Description of the task: Pull out every line of the records below that contains the string "catalogue", and copy each one in full.

(Data excerpts)
__________

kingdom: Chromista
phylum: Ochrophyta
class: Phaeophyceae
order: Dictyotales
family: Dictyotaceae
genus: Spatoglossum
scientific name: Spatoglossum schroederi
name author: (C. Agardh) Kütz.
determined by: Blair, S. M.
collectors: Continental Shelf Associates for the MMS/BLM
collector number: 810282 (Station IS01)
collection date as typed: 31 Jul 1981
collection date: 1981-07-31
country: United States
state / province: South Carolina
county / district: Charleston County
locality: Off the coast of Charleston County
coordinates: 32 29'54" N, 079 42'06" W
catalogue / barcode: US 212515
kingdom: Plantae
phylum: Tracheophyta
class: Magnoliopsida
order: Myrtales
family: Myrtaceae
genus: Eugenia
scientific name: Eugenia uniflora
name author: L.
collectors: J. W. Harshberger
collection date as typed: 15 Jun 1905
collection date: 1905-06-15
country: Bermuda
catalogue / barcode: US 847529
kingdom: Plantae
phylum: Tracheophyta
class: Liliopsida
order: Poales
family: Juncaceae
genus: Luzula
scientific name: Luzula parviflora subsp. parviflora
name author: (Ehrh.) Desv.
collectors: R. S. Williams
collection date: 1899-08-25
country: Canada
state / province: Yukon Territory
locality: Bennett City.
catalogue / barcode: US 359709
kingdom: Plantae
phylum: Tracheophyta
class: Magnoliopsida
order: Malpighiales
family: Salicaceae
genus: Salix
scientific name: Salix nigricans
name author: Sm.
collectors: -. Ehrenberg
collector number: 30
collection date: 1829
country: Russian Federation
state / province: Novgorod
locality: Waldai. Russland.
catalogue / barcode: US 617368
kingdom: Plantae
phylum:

__________

The result:
catalogue / barcode: US 212515
catalogue / barcode: US 847529
catalogue / barcode: US 359709
catalogue / barcode: US 617368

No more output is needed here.